WHAT TO PRODUCE:
Could you filter the records below and keep only the lines with the word "enable"?
# # #
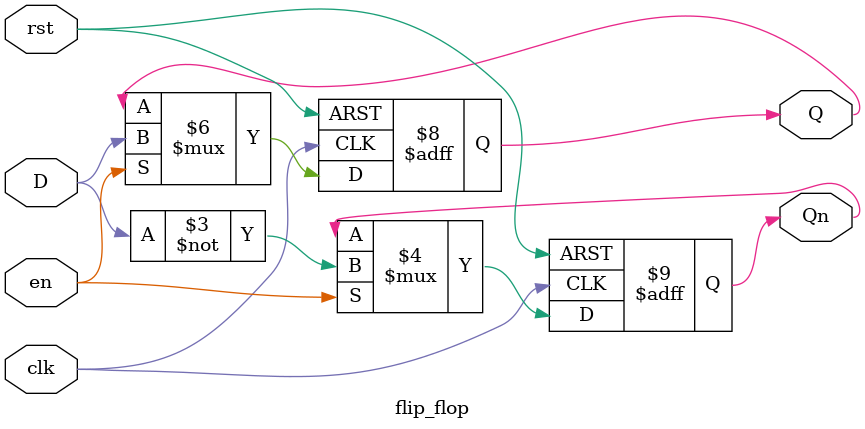
<source format=sv>
module flip_flop (
    input  logic D, clk, rst, en,  // Added enable input
    output logic Q, Qn
);
    always_ff @(posedge clk or negedge rst) begin
        if (!rst) begin
            Q  <= 0;
            Qn <= 1;
        end 
        else if (en) begin  // Only update when enable is high
            Q  <= D;
            Qn <= ~D;
        end
        // When en is low, Q and Qn maintain their previous values
    end
endmodule
</source>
# # #
ANSWER SECTION:
    input  logic D, clk, rst, en,  // Added enable input
        else if (en) begin  // Only update when enable is high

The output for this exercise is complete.